In this Jam TV series, comedian Te Radar ditches 21st Century consumer luxuries and the city rat race to see if he can live sustainably for 10 months on a remote patch of land west of Auckland. His back-to-basics mission requires him to exist on only what he can hunt, grow and fish himself — putting delights like goat salami and home-made feta on the menu. He also explores topical green issues like the viability of solar power and whether simple steps such as composting and starting a worm bin can reduce landfill. The series also bred a book and a live show.
In 2009 Māori Television rebooted the Selwyn Toogood-hosted 70s game show, with presenters Pio Terei and Stacey Daniels Morrison giving contestants the immortal choice: the money or the bag? In this episode — complete with web players — the road show comes to Ngāpuhi territory: the Northland town of Waimamaku. The series is bilingual; but how ever you say it be careful what you choose: as Stacey says, “Instead of a TV you might get a can of V!” The show ends with Pio leading a ‘Pokarekare Ana’ singalong. “Too much!”
This best of special culls history and highlights from 40 seasons of the longest running show on NZ television. Farming, forestry and fishing are all on the roster, but this edition is as much about observing people and the land. There is footage of high country musters, helicopter deer capture, floods and blizzards, as well as radio-controlled dogs and mice farmers. Longtime Country Calendar figures like John Gordon and Tony Trotter share their memories, and the show sets out to catch up again with some of the colourful New Zealanders that have featured on screen.
Whanganui-born chef Peter Gordon helmed the Sugar Club in Wellington in the 80s, before moving to the UK and started up a series of acclaimed restaurants, including Providores and Tapa Room (opened shortly after this doco was made). Plaudits as a pioneer of ‘fusion’ cooking followed. Here the ‘kai magpie’, takes in everything from paw paw to paua on a homecoming taste trip: raw fish in Rarotonga, Waikato River 'tuna', deer at Wairarapa’s Te Parae, Seresin organic olive oil, Marlborough koura, Stewart Island oysters, and more. The one-off special screened on TV One and on BBC2.
This film looks at biodynamic agriculture, a Rudolph Steiner-inspired system of organic farming. The film focuses on Peter Proctor, a worm-obsessed Kiwi gardener, and his work promoting biodynamics worldwide — particularly in India, where he argues that modern industrial agriculture (eg artificial chemicals, GM seeds) has made soil and plants toxic and farming unsustainable. Proctor's simple recipe to save the planet? One man and a bucket of cow dung. Narrated by American actor Peter Coyote (E.T.), One Man screened worldwide at environmental film festivals.

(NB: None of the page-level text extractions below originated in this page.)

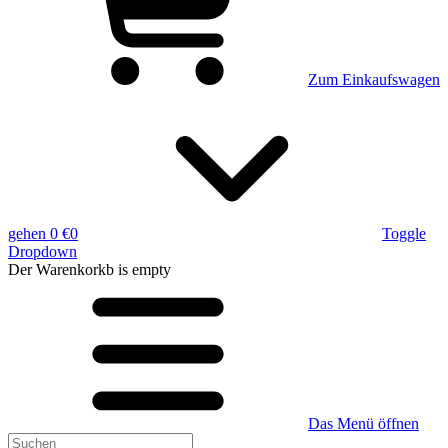
Zum Einkaufswagen
gehen
0 €
0
Toggle
Dropdown
Der Warenkorkb
is empty
Das Menü öffnen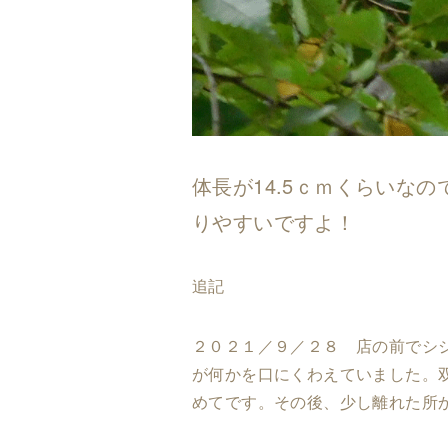
体長が14.5ｃｍくらいな
りやすいですよ！
追記
２０２１／９／２８ 店の前でシ
が何かを口にくわえていました。
めてです。その後、少し離れた所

This award-winning series took Wellington chefs Al Brown and Steve Logan out of their fine-dining restaurant, to experience the local in 'locally sourced' kai. In this second episode, Al and Steve head to Tangahoe up the Whanganui River, looking for wild pig with a couple of good keen men — Baldy and Moon. Logan is with the dogs on the boar hunt; while Al's on veggies at the markets, before hitching a flying fox to sample some freshly baked organic kumara bread en route up river. The bush tucker result? Cider braised pork belly with kumara and corn mash.